Lots of you have probably heard of iPhone NCK unlock. NCK means Network Control Key, that's an ancient dream of all the hackers to unlock an iPhone using NCK code. This way will open the possibility to permanent unlock all the released units despite of iOS version and baseband version. That method worked for iPhone 2G but since that time lots of things changed in iPhone's baseband structure and right now this method is very difficult to be implemented to unlock such devices as iPhone 3G/3GS/4/4S as there is activation process based on Apple Server side. So let's try to figure out what is NCK code and how can it help by unlocking Apple's devices.

The NCK code actually looks like this: 

NO=123456789012345&

It has 15 unique numbers (which also can have different meanings and sign the locktype). Simple bruteforce will take years but if you have those parameters it will take significantly less time to generate the whole code.

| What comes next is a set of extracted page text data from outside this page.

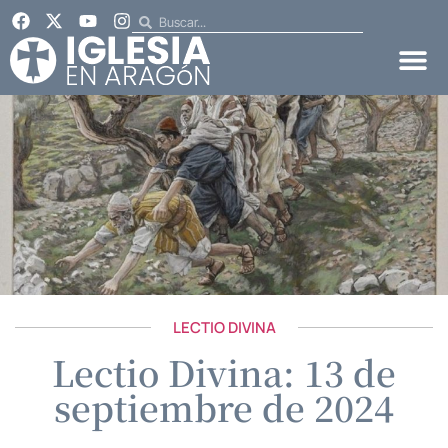
LECTIO DIVINA
Lectio Divina: 13 de
septiembre de 2024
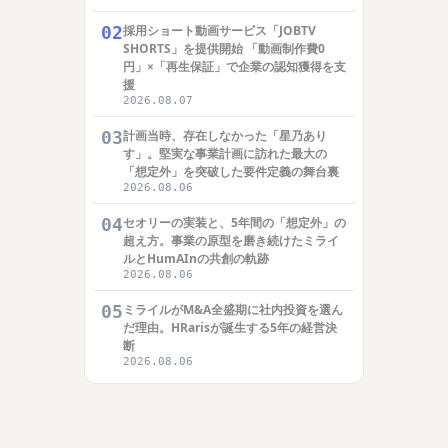
02
採用ショート動画サービス「JOBTV
SHORTS」を提供開始 「動画制作費0
円」×「再生保証」で企業の認知獲得を支
援
2026.08.07
03
計画当時、存在しなかった「星乃あり
す」。堅実な事業計画に訪れた最大の
「想定外」を突破した要件定義の舞台裏
2026.08.06
04
セオリーの実装と、5年間の「想定外」の
超え方。事業の原型を磨き続けたミライ
ルとHumAInの共創の軌跡
2026.08.06
05
ミライルがM&A全盛期に社内投資を選ん
だ理由。HRarisが誕生する5年の経営決
断
2026.08.06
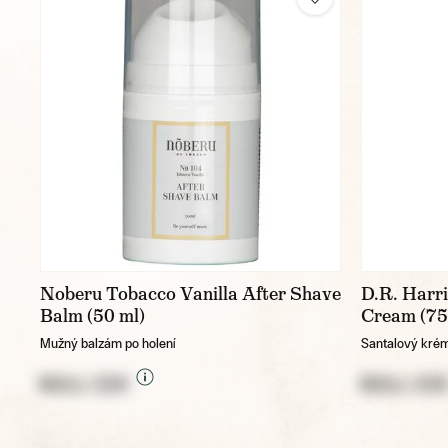
Noberu Tobacco Vanilla After Shave
D.R. Harr
Balm (50 ml)
Cream (75
Mužný balzám po holení
Santalový krém
NULL CZK
NULL CZ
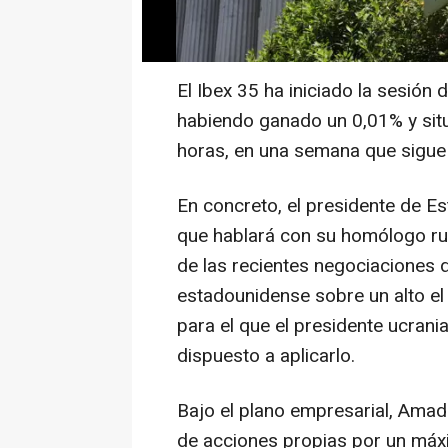
El Ibex 35 ha iniciado la sesión
habiendo ganado un 0,01% y situ
horas, en una semana que sigue 
En concreto, el presidente de E
que hablará con su homólogo rus
de las recientes negociaciones de
estadounidense sobre un alto el
para el que el presidente ucrani
dispuesto a aplicarlo.
Bajo el plano empresarial, Ama
de acciones propias por un máx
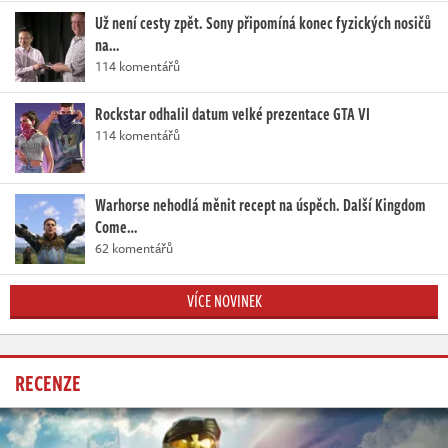
Už není cesty zpět. Sony připomíná konec fyzických nosičů
na…
114 komentářů
Rockstar odhalil datum velké prezentace GTA VI
114 komentářů
Warhorse nehodlá měnit recept na úspěch. Další Kingdom
Come…
62 komentářů
VÍCE NOVINEK
RECENZE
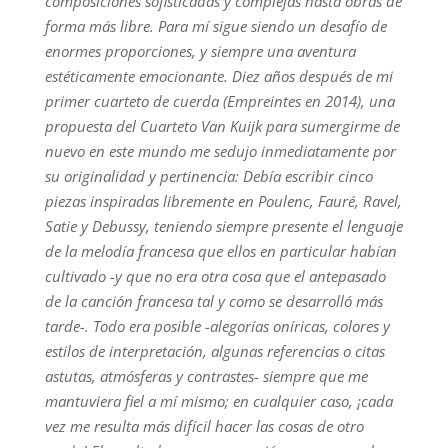
composiciones sofisticadas y complejas hasta obras de
forma más libre. Para mí sigue siendo un desafío de
enormes proporciones, y siempre una aventura
estéticamente emocionante. Diez años después de mi
primer cuarteto de cuerda (Empreintes en 2014), una
propuesta del Cuarteto Van Kuijk para sumergirme de
nuevo en este mundo me sedujo inmediatamente por
su originalidad y pertinencia: Debía escribir cinco
piezas inspiradas libremente en Poulenc, Fauré, Ravel,
Satie y Debussy, teniendo siempre presente el lenguaje
de la melodía francesa que ellos en particular habían
cultivado -y que no era otra cosa que el antepasado
de la canción francesa tal y como se desarrolló más
tarde-. Todo era posible -alegorías oníricas, colores y
estilos de interpretación, algunas referencias o citas
astutas, atmósferas y contrastes- siempre que me
mantuviera fiel a mí mismo; en cualquier caso, ¡cada
vez me resulta más difícil hacer las cosas de otro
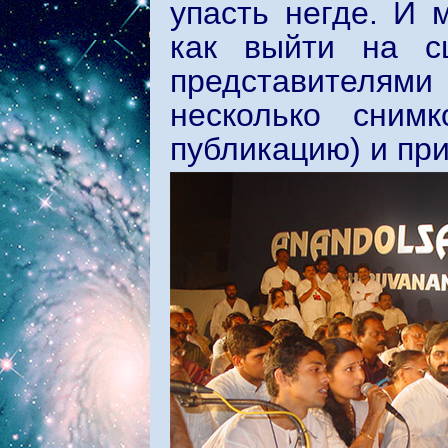
упасть негде. И 
как выйти на с
представителями
несколько сним
публикацию) и пр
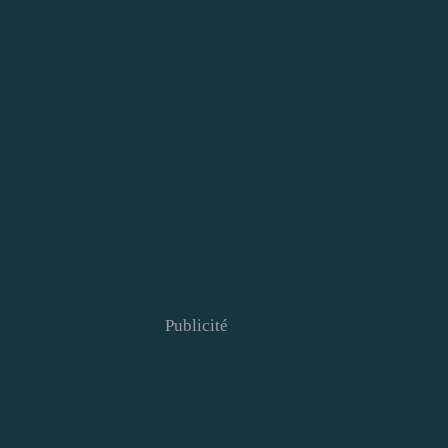
Publicité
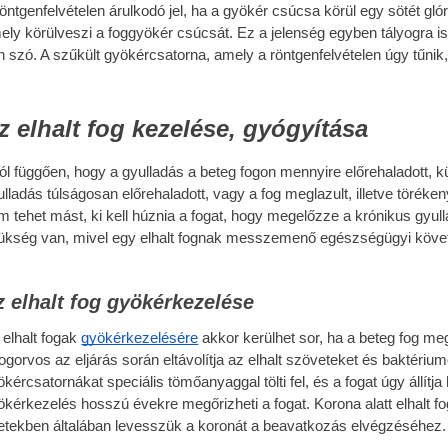
röntgenfelvételen árulkodó jel, ha a gyökér csúcsa körül egy sötét glór
ely körülveszi a foggyökér csúcsát. Ez a jelenség egyben tályogra is 
n szó. A szűkült gyökércsatorna, amely a röntgenfelvételen úgy tűnik,
z elhalt fog kezelése, gyógyítása
tól függően, hogy a gyulladás a beteg fogon mennyire előrehaladott, 
ulladás túlságosan előrehaladott, vagy a fog meglazult, illetve törék
m tehet mást, ki kell húznia a fogat, hogy megelőzze a krónikus gyu
ükség van, mivel egy elhalt fognak messzemenő egészségügyi köve
z elhalt fog gyökérkezelése
 elhalt fogak
gyökérkezelésére
akkor kerülhet sor, ha a beteg fog m
fogorvos az eljárás során eltávolítja az elhalt szöveteket és baktéri
ökércsatornákat speciális tömőanyaggal tölti fel, és a fogat úgy állítj
ökérkezelés hosszú évekre megőrizheti a fogat. Korona alatt elhalt f
etekben általában levesszük a koronát a beavatkozás elvégzéséhez.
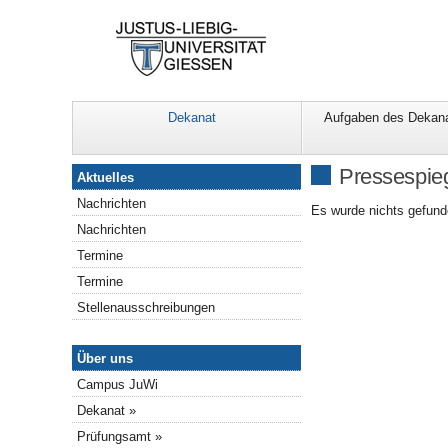
Dekanat
Aufgaben des Dekan
Aktuelles
Pressespie
Aktuelles
Nachrichten
Es wurde nichts gefund
Nachrichten
Termine
Termine
Stellenausschreibungen
Über Uns
Über uns
Campus JuWi
Dekanat »
Prüfungsamt »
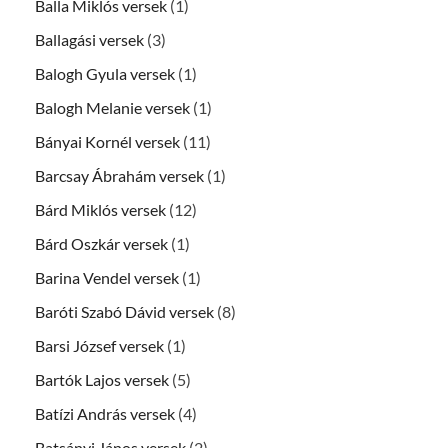
Balla Miklós versek
(1)
Ballagási versek
(3)
Balogh Gyula versek
(1)
Balogh Melanie versek
(1)
Bányai Kornél versek
(11)
Barcsay Ábrahám versek
(1)
Bárd Miklós versek
(12)
Bárd Oszkár versek
(1)
Barina Vendel versek
(1)
Baróti Szabó Dávid versek
(8)
Barsi József versek
(1)
Bartók Lajos versek
(5)
Batízi András versek
(4)
Batsányi János versek
(2)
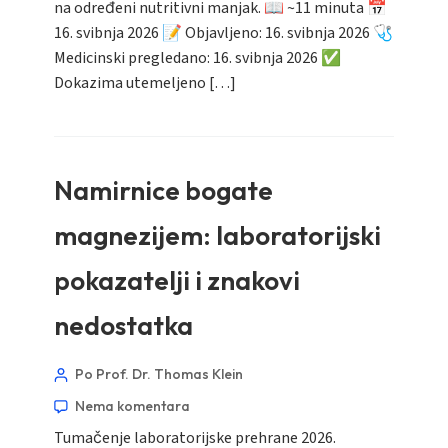
na određeni nutritivni manjak. 📖 ~11 minuta 📅
16. svibnja 2026 📝 Objavljeno: 16. svibnja 2026 🩺
Medicinski pregledano: 16. svibnja 2026 ✅
Dokazima utemeljeno […]
Namirnice bogate
magnezijem: laboratorijski
pokazatelji i znakovi
nedostatka
Po Prof. Dr. Thomas Klein
Nema komentara
Tumačenje laboratorijske prehrane 2026.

NCK codes are used in all mobile phones but Apple iPhone has the most strongest "NCK" protection.

NCK generation algorithm:

In pseudo code, it looks like this

deviceKey = SHA1_hash(norID+chipID)
nckKey = custom_hash(norID, chipID, SHA1_hash(NCK), deviceKey)
rawSignature = generateSignature(SHA1_hash(norID+chipID), SHA1_hash(chipID))
Signature = RSA_encrypt(rawSignature, privateRSAkey)
encryptedSignature = TEA_encrypt_cbc(Signature, nckKey)

So now you can use this algorithm to find exploits to unlock iPhone. I know that it can take a lot of time but there is a real possibility to find the way out. Also I tried to describe you the NCK key signing and verification process in general below. The NOR ID is the hardware chip id burned into the baseband chip of the device. It is actually burned into the chip and the size is 64 bytes for iPhone 3G and 128 bytes for the iPhone 3GS. CHIP IP is the motherboard  id.

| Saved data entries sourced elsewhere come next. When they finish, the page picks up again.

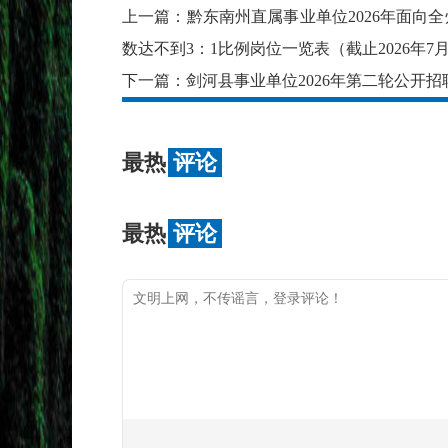
上一篇：
黔东南州直属事业单位2026年面向
数达不到3：1比例岗位一览表（截止2026年7月2
下一篇：
剑河县事业单位2026年第二轮公开
最热
评论
最热
评论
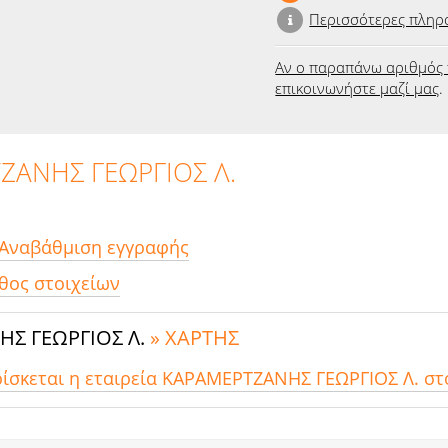
Περισσότερες πληρ
Αν ο παραπάνω αριθμός 
επικοινωνήστε μαζί μας
.
ΖΑΝΗΣ ΓΕΩΡΓΙΟΣ Λ.
 Αναβάθμιση εγγραφής
θος στοιχείων
Σ ΓΕΩΡΓΙΟΣ Λ.
» ΧΑΡΤΗΣ
ρίσκεται η εταιρεία ΚΑΡΑΜΕΡΤΖΑΝΗΣ ΓΕΩΡΓΙΟΣ Λ. στ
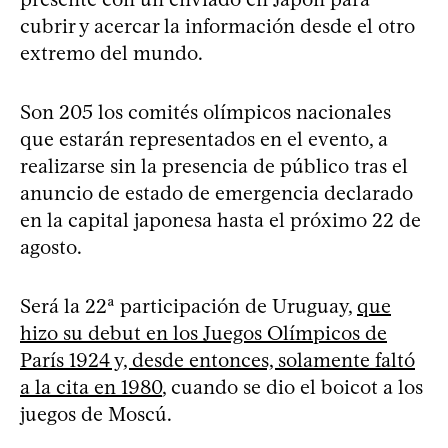
cubrir y acercar la información desde el otro
extremo del mundo.
Son 205 los comités olímpicos nacionales
que estarán representados en el evento, a
realizarse sin la presencia de público tras el
anuncio de estado de emergencia declarado
en la capital japonesa hasta el próximo 22 de
agosto.
Será la 22ª participación de Uruguay,
que
hizo su debut en los Juegos Olímpicos de
París 1924 y, desde entonces, solamente faltó
a la cita en 1980
, cuando se dio el boicot a los
juegos de Moscú.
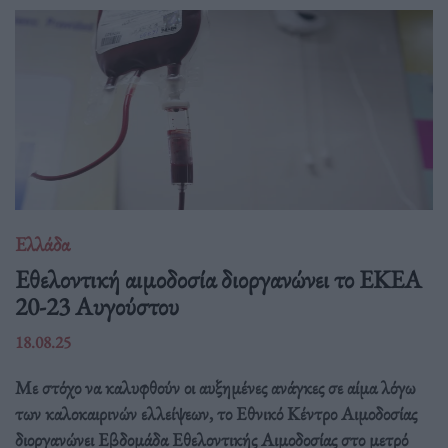
Ελλάδα
Eθελοντική αιμοδοσία διοργανώνει το ΕΚΕΑ
20-23 Αυγούστου
18.08.25
Με στόχο να καλυφθούν οι αυξημένες ανάγκες σε αίμα λόγω
των καλοκαιρινών ελλείψεων, το Εθνικό Κέντρο Αιμοδοσίας
διοργανώνει Εβδομάδα Εθελοντικής Αιμοδοσίας στο μετρό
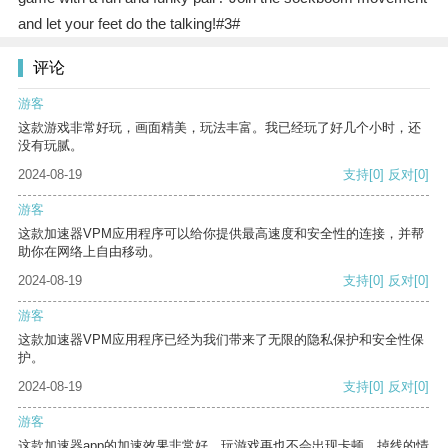
and let your feet do the talking!#3#
评论
游客
这款游戏非常好玩，画面精美，玩法丰富。我已经玩了好几个小时，还
没有玩腻。
2024-08-19
支持
[0]
反对
[0]
游客
这款加速器VPM应用程序可以给你提供最高速度和安全性的连接，并帮
助你在网络上自由移动。
2024-08-19
支持
[0]
反对
[0]
游客
这款加速器VPM应用程序已经为我们带来了无限的隐私保护和安全性保
护。
2024-08-19
支持
[0]
反对
[0]
游客
这款加速器app的加速效果非常好，玩游戏再也不会出现卡顿、掉线的情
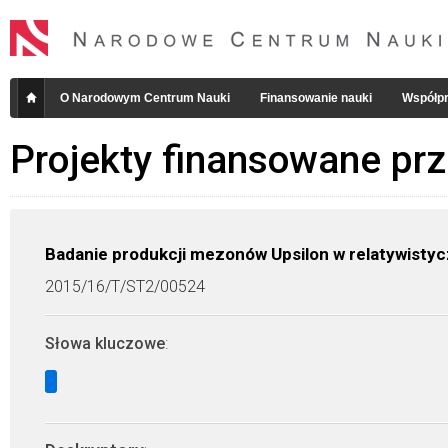
O Narodowym Centrum Nauki
Finansowanie nauki
Współpr
Projekty finansowane pr
Badanie produkcji mezonów Upsilon w relatywist
2015/16/T/ST2/00524
Słowa kluczowe
:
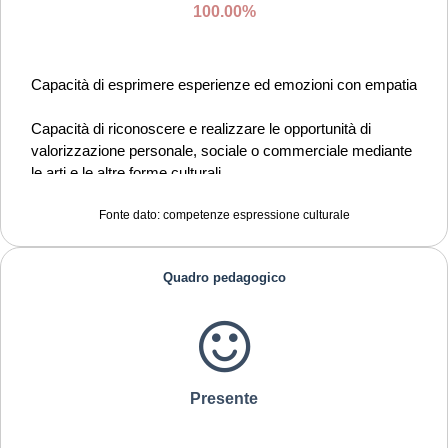
100.00%
Capacità di trasformare le idee in azioni
Creatività e immaginazione
Capacità di esprimere esperienze ed emozioni con empatia
Capacità di riconoscere e realizzare le opportunità di
valorizzazione personale, sociale o commerciale mediante
le arti e le altre forme culturali
Capacità di impegnarsi in processi creativi sia
Fonte dato: competenze espressione culturale
individualmente che collettivamente
Quadro pedagogico
Curiosità nei confronti del mondo, apertura per immaginare
nuove possibilità
Presente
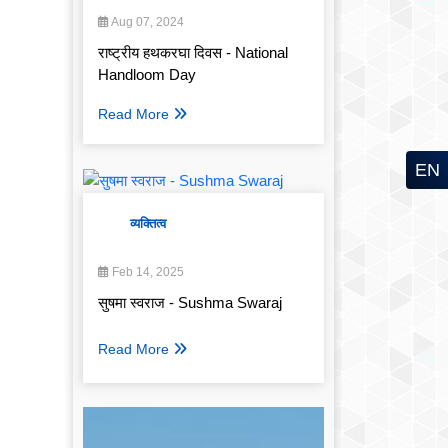
Aug 07, 2024
राष्ट्रीय हथकरघा दिवस - National
Handloom Day
Read More
EN
व्यक्तित्व
Feb 14, 2025
सुषमा स्वराज - Sushma Swaraj
Read More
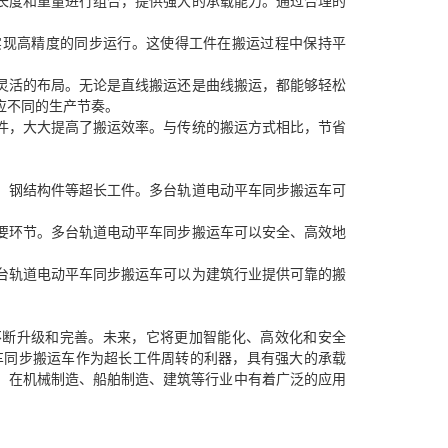
的长度和重量进行组合，提供强大的承载能力。通过合理的
以实现高精度的同步运行。这使得工件在搬运过程中保持平
行灵活的布局。无论是直线搬运还是曲线搬运，都能够轻松
应不同的生产节奏。
工件，大大提高了搬运效率。与传统的搬运方式相比，节省
件、钢结构件等超长工件。多台轨道电动平车同步搬运车可
重要环节。多台轨道电动平车同步搬运车可以安全、高效地
多台轨道电动平车同步搬运车可以为建筑行业提供可靠的搬
不断升级和完善。未来，它将更加智能化、高效化和安全
车同步搬运车作为超长工件周转的利器，具有强大的承载
。在机械制造、船舶制造、建筑等行业中有着广泛的应用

Baseband NCK key signing and verification process:

The encryptedSignature is then saved to a protected memory area - the device has been locked. This happens when Apple issues the AT+CLCK="PN",1,"NCK" command presumably directly after manufacturing the phone. When testing a network code key, the baseband firmware reads the encryptedSignature, calculates the deviceKey and the nckKey from the entered NCK, decrypts the encryptedSignature with the nckKey using TEA, decrypts it once more with the public RSA key and verifies the signature with the SHA1 hashes of the chipID / norID. Here's the pseudo code from Dogbert hacker:

deviceKey = SHA1_hash(norID+chipID)
nckKey = custom_hash(norID, chipID, SHA1_hash(NCK), deviceKey)
encryptedSignature = readEncryptedSignature()
Signature = TEA_decrypt_cbc(encryptedSignature, nckKey)
rawSignature = RSA_decrypt(Signature, publicRSAKey)
if ( (rawSignature has correct format) and (rawSignature contains both SHA1_hash(norID+chipID), SHA1_hash(chipID)) and (Lock status byte in rawSignature is OK) )
.. accept every SIM card
else
.. block non-authorized SIMs

A correct NCK key can be stored the application processor part of device. When a certain flag is set, the application firmware (iOS) feeds the NCK into the baseband modem during the boot-up. If the decrypted rawSignature passes the check, the baseband unlocks.

Bruteforcing the NCK from the SecZone

So as you know the NCK code is stored in iPhone baseband memory in the zone which is called SecZone. So the first thing is needed to be done is dumping your NOR memory. When done decrypt it using TEA algorithm (Dogbert's perl script). There is the algorithm that is used to generate that code. Geohots NCKBF program could do around 100,000 keys/second which would produce a hit in many years, or complete a search in 317 years. But those who don’t know, the Dev Team members have found the NCK to be only of 40 Bits (5 digits) which can theoretically be cracked with a brute force attack. Big thanks to Dogbert for providing the clearest info on Apple's NCK algorithm.